Weak-Form Latent Space Dynamics Identification

Recent work in data-driven modeling has demonstrated that a weak formulation of model equations enhances the noise robustness of a wide range of computational methods. In this paper, we demonstrate the power of the weak form to enhance the LaSDI (Latent Space Dynamics Identification) algorithm, a recently developed data-driven reduced order modeling technique. We introduce a weak form-based version WLaSDI (Weak-form Latent Space Dynamics Identification). WLaSDI first compresses data, then projects onto the test functions and learns the local latent space models.

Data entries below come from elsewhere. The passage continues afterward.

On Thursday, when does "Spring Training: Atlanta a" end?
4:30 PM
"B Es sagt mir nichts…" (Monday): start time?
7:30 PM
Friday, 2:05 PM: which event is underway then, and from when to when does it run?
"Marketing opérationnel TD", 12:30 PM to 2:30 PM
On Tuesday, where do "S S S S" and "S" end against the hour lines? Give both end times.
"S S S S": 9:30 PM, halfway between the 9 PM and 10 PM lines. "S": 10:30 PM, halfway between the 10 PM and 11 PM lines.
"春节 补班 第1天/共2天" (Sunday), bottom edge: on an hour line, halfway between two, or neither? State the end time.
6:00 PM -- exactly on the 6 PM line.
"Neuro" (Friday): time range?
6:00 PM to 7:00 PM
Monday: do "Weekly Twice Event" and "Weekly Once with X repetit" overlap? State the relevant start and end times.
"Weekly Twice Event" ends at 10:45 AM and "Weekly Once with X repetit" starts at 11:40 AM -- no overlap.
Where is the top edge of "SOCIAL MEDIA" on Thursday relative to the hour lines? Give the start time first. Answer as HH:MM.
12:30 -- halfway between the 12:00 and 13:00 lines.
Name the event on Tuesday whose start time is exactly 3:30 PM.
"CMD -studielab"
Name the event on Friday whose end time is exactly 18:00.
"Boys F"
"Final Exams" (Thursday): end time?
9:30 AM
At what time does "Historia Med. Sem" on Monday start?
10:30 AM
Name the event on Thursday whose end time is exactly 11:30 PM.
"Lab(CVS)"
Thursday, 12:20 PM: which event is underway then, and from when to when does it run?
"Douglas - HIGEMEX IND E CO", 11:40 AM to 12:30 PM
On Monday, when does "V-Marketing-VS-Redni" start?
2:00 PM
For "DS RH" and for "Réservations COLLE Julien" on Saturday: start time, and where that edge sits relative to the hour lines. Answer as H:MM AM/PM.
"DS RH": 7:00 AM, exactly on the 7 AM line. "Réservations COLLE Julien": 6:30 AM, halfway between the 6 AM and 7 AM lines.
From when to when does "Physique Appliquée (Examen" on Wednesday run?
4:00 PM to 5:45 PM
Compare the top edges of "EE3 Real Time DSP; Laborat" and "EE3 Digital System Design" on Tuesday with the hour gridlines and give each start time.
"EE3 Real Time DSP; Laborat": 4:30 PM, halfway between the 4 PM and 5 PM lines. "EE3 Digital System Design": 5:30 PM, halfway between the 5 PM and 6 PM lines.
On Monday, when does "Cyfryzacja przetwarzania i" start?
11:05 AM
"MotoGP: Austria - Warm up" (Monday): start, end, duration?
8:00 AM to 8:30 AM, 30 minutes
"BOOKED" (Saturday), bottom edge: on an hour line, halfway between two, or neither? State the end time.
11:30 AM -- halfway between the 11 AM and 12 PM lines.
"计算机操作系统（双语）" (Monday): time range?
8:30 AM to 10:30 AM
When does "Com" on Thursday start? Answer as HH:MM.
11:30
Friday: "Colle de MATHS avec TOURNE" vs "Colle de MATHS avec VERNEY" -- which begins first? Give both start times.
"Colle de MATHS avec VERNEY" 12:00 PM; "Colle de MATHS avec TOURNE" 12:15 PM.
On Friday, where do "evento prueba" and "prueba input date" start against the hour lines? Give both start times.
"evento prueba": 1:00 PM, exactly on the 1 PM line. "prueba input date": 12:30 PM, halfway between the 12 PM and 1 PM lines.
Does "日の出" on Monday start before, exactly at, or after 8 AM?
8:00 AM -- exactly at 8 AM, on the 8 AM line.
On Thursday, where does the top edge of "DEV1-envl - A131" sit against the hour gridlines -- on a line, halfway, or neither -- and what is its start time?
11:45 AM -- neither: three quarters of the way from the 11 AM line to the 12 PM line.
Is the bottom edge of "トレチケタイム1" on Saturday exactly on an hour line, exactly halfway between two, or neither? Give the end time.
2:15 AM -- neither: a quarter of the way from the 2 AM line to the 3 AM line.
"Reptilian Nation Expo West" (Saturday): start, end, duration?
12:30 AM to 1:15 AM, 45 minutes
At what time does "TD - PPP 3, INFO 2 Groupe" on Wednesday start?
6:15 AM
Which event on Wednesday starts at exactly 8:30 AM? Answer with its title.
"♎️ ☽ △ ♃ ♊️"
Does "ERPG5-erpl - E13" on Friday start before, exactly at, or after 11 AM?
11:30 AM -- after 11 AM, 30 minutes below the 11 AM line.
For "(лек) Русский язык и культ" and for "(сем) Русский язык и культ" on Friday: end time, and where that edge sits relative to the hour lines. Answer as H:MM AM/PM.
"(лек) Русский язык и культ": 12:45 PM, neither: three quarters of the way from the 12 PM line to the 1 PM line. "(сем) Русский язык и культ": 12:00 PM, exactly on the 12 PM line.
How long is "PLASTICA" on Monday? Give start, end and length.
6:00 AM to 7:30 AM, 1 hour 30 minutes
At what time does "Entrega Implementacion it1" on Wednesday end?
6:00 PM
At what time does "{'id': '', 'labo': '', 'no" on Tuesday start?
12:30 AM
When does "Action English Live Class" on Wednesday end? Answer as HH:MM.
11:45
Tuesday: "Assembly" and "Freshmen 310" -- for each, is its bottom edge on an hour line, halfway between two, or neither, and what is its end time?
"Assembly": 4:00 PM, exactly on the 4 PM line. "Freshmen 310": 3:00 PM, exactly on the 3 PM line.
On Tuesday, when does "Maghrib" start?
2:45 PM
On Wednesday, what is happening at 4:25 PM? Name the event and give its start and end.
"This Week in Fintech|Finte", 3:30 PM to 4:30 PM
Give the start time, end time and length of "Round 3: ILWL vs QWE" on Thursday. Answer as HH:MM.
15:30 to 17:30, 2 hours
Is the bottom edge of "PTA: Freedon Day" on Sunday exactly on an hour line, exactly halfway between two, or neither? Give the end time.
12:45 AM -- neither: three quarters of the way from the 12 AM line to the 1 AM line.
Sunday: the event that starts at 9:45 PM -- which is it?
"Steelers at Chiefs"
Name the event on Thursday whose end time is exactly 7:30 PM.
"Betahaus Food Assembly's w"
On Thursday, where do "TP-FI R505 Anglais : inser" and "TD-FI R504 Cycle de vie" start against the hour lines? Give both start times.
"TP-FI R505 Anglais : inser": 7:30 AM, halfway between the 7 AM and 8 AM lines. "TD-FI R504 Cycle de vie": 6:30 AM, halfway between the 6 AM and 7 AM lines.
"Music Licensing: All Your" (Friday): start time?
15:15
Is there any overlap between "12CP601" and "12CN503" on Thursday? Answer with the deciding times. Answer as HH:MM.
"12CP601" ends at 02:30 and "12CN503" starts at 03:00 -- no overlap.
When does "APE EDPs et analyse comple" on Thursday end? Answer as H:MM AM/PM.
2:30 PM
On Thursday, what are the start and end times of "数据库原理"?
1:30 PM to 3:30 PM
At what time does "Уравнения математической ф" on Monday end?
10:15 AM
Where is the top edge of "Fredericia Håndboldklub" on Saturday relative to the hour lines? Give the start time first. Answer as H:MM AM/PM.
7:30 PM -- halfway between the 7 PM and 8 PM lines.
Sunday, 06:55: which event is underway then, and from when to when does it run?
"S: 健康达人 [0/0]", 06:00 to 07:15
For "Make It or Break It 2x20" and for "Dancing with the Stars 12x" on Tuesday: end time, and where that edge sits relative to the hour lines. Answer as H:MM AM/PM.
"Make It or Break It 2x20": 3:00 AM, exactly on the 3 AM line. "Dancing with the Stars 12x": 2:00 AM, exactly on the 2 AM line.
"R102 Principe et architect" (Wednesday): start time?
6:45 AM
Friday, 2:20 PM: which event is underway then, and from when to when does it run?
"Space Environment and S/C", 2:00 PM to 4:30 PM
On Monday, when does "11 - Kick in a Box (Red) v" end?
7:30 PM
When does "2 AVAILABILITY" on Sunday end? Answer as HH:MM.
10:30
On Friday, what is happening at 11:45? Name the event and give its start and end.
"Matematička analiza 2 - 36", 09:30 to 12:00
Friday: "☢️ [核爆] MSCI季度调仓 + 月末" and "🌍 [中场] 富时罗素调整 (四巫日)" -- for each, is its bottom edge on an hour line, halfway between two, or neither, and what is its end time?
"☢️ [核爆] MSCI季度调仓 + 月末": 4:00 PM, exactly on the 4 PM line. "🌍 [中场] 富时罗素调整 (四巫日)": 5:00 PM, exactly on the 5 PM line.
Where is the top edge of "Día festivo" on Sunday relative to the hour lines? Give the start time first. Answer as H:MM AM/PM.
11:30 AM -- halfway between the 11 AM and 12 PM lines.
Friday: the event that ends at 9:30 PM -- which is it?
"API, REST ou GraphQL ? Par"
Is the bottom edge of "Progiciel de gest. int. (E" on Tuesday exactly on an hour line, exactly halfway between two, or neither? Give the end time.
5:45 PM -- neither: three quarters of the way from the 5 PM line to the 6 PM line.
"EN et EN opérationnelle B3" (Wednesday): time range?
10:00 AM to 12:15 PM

Notably, WLaSDI demonstrates significantly enhanced robustness to noise. With WLaSDI, the local latent space is obtained using weak-form equation learning techniques. Compared to the standard sparse identification of nonlinear dynamics (SINDy) used in LaSDI, the variance reduction of the weak form guarantees a robust and precise latent space recovery, hence allowing for a fast, robust, and accurate simulation. We demonstrate the efficacy of WLaSDI vs. LaSDI on several common benchmark examples including viscid and inviscid Burgers', radial advection, and heat conduction. For instance, in the case of 1D inviscid Burgers' simulations with the addition of up to 100% Gaussian white noise, the relative error remains consistently below 6% for WLaSDI, while it can exceed 10,000% for LaSDI. Similarly, for radial advection simulations, the relative errors stay below 15% for WLaSDI, in stark contrast to the potential errors of up to 10,000% with LaSDI. Moreover, speedups of several orders of magnitude can be obtained with WLaSDI. For example applying WLaSDI to 1D Burgers' yields a 140X speedup compared to the corresponding full order model. Python code to reproduce the results in this work is available at (https://github.com/MathBioCU/PyWSINDy_ODE) and (https://github.com/MathBioCU/PyWLaSDI).